Sirius’ conduct was also found to be “unconscionable” and “likely to mislead or deceive” customers.

“ASIC’s investigation uncovered concerning consumer losses from trading in CFDs, including a Sirius Financial investor, who had limited knowledge of the market, losing over $400,000 after being told CFDs were a safe investment,” ASIC commissioner Danielle Press said.

Mr Schneider and Mr Pecyna were found to have been involved in the breaches and were “not adequately trained or competent” to be in control of the business.

ASIC said in a statement: “In reaching these findings, ASIC found that both men failed to adequately perform their duties as responsible managers and lacked the necessary professionalism, integrity, judgement and diligence to play a role in the management or control of a financial services provider.”

Sirius Financial will cease operations on 29 July 2022.

The news comes after ASIC extended its product intervention order imposing conditions on the issue and distribution of  CFDs for five more years in April.

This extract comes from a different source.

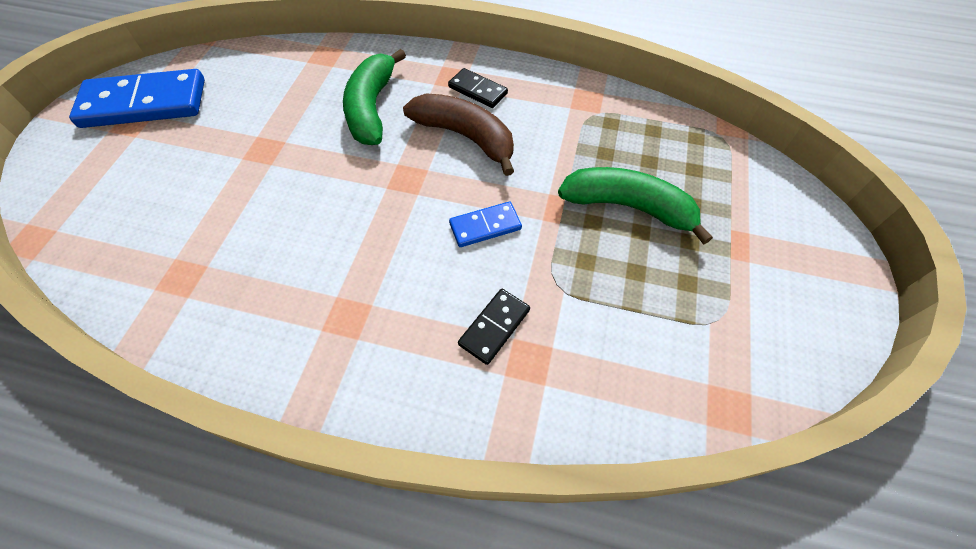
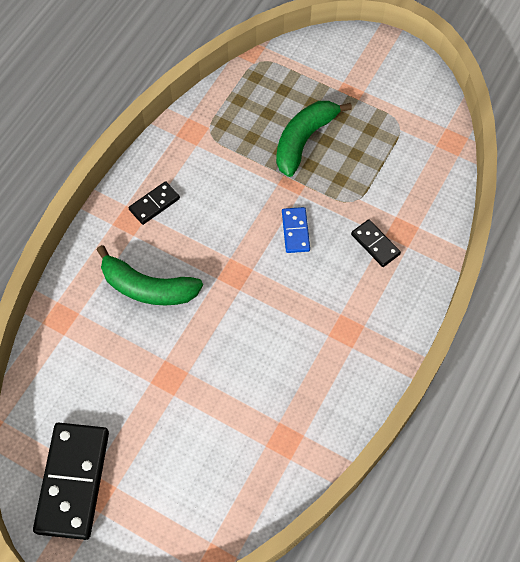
camera: 75 degrees left, 5 degrees up
blue domino [69,69,205,128] -> black domino [33,423,109,540]
brown banana [403,93,514,176] -> none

The order originally came into effect on 29 March 2021 and has strengthened protections through the reduction of CFD leverage available to retail clients and by targeting product features and sales practices that amplify the CFD losses of retail clients, according to the corporate regulator.

In the first six months of the order’s operation, ASIC said that there was a 91 per cent reduction in aggregate net losses for retail client accounts, falling from an average of $372 million per quarter to $33 million.

Furthermore, ASIC observed an 88 per cent reduction in negative balance occurrences and an average decrease of 87 per cent in margin close-outs for retail clients per quarter.